Repeat the lines from the line with "non-Hodgkin's type, Low" to the line with "cancer was stained" in the listing below, keeping both end lines and adding nothing.

[[ RECORDS FOR THE EXERCISE, beginning ]]

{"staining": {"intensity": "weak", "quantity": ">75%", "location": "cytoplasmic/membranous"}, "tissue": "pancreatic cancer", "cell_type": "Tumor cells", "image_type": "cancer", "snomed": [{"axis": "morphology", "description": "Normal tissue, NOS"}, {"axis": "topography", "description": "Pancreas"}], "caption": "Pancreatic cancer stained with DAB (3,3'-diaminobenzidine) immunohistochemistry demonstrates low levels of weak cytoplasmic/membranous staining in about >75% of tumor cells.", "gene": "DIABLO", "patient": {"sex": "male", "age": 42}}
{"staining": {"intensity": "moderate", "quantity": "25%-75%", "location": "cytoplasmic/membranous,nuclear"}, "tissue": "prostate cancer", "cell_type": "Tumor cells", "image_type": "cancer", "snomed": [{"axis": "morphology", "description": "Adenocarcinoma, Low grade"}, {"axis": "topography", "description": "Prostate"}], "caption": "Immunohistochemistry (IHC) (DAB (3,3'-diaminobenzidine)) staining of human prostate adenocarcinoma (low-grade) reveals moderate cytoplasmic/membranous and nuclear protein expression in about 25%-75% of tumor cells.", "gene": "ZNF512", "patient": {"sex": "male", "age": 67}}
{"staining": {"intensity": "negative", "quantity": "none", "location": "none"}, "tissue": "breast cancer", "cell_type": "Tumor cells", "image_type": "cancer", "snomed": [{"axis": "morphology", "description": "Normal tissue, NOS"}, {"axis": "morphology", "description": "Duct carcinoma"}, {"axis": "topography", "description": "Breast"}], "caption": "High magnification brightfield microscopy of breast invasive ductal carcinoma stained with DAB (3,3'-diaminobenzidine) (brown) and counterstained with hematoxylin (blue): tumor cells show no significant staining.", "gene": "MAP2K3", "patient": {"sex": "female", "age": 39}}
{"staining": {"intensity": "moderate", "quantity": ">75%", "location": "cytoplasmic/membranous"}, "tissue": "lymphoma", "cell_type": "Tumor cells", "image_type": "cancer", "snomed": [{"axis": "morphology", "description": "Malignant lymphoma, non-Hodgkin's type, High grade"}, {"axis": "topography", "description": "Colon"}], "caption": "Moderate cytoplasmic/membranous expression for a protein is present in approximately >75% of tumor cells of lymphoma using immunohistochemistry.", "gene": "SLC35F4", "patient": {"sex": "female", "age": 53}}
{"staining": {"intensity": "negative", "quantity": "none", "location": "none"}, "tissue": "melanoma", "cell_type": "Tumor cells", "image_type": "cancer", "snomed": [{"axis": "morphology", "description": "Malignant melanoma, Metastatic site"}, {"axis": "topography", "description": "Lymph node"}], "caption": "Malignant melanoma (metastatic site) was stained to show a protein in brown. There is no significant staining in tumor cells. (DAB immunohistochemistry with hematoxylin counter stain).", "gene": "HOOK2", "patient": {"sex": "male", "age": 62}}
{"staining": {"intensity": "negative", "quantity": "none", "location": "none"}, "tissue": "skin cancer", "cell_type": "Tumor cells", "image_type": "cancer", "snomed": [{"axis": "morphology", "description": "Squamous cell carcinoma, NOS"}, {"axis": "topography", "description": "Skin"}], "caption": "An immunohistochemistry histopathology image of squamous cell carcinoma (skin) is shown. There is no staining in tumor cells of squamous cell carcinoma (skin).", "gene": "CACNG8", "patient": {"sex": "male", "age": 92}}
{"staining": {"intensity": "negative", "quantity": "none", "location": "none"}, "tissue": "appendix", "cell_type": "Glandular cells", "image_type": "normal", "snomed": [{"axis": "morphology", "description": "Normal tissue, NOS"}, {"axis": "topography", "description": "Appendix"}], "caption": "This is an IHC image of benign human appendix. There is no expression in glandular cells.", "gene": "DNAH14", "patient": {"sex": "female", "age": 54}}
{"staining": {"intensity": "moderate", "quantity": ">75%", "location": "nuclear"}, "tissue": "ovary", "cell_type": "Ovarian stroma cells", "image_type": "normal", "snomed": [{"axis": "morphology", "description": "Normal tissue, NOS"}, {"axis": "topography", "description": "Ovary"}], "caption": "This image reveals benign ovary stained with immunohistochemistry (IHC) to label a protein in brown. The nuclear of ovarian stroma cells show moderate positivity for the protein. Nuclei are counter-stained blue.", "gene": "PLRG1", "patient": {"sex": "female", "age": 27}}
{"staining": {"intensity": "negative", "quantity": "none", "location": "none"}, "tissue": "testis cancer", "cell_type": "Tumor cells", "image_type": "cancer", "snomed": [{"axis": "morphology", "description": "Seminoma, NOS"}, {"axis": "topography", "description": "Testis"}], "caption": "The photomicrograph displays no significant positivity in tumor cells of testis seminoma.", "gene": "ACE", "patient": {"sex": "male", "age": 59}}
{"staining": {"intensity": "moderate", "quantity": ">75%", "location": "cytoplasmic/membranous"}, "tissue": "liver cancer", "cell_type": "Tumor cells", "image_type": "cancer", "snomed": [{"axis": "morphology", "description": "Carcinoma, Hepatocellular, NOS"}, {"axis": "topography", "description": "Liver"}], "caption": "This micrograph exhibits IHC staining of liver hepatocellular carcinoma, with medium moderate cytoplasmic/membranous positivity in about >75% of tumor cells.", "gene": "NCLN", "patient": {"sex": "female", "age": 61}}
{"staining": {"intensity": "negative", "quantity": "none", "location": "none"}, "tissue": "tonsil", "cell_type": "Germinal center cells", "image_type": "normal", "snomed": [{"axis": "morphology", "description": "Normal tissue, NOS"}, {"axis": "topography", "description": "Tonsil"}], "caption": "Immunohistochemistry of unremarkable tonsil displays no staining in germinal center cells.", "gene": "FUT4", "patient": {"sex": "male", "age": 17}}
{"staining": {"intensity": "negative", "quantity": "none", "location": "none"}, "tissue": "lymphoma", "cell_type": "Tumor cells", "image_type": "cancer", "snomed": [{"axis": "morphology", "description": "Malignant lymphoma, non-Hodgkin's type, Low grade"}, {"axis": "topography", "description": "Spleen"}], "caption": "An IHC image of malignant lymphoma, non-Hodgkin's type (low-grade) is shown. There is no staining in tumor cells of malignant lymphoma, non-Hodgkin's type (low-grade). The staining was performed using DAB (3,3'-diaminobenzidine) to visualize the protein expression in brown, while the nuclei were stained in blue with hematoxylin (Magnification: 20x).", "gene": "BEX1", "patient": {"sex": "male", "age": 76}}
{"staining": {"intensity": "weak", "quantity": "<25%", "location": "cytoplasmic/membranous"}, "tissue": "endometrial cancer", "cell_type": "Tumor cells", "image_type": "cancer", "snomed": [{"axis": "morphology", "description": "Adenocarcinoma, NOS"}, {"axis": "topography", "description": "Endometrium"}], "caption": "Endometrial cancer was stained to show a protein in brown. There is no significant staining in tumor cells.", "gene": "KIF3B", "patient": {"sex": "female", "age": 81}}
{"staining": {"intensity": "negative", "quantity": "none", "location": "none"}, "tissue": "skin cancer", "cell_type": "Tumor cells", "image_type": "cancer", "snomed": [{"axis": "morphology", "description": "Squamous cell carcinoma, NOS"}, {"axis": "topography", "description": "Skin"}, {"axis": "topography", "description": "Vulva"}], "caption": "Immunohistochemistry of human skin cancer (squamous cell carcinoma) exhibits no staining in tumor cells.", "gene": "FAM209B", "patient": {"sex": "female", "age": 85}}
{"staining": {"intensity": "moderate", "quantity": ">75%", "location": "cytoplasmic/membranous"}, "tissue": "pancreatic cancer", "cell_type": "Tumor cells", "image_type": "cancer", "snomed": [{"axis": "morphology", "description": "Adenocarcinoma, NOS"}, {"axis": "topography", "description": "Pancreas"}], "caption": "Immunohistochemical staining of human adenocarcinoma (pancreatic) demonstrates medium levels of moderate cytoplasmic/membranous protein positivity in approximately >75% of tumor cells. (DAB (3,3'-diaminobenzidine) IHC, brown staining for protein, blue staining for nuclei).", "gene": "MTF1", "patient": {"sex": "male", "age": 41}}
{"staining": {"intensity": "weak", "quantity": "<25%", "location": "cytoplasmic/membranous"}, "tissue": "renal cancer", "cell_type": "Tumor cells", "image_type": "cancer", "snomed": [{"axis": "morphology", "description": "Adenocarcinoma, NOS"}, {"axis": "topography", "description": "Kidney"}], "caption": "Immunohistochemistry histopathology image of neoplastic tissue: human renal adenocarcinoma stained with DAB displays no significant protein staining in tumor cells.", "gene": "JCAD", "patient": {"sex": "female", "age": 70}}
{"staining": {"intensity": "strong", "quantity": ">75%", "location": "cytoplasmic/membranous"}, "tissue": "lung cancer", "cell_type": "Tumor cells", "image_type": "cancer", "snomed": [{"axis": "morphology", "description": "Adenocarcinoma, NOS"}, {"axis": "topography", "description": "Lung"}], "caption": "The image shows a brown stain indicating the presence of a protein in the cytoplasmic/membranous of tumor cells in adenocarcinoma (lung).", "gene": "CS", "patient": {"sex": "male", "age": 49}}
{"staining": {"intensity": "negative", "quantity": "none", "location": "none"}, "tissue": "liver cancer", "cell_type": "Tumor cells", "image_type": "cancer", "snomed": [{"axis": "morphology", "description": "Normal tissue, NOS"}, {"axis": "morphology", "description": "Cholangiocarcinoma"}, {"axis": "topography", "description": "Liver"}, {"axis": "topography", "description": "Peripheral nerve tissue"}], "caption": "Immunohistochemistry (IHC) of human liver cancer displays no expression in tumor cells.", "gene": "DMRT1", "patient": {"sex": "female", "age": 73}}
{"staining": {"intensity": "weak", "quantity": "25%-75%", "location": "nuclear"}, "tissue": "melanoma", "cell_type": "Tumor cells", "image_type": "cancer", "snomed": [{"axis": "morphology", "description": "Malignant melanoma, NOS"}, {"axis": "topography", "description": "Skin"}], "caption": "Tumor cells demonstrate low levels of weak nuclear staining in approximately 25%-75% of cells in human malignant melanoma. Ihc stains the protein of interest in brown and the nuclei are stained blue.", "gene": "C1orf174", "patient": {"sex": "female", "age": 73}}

[[ RECORDS FOR THE EXERCISE, end ]]

ANSWER BOX:
{"staining": {"intensity": "negative", "quantity": "none", "location": "none"}, "tissue": "lymphoma", "cell_type": "Tumor cells", "image_type": "cancer", "snomed": [{"axis": "morphology", "description": "Malignant lymphoma, non-Hodgkin's type, Low grade"}, {"axis": "topography", "description": "Spleen"}], "caption": "An IHC image of malignant lymphoma, non-Hodgkin's type (low-grade) is shown. There is no staining in tumor cells of malignant lymphoma, non-Hodgkin's type (low-grade). The staining was performed using DAB (3,3'-diaminobenzidine) to visualize the protein expression in brown, while the nuclei were stained in blue with hematoxylin (Magnification: 20x).", "gene": "BEX1", "patient": {"sex": "male", "age": 76}}
{"staining": {"intensity": "weak", "quantity": "<25%", "location": "cytoplasmic/membranous"}, "tissue": "endometrial cancer", "cell_type": "Tumor cells", "image_type": "cancer", "snomed": [{"axis": "morphology", "description": "Adenocarcinoma, NOS"}, {"axis": "topography", "description": "Endometrium"}], "caption": "Endometrial cancer was stained to show a protein in brown. There is no significant staining in tumor cells.", "gene": "KIF3B", "patient": {"sex": "female", "age": 81}}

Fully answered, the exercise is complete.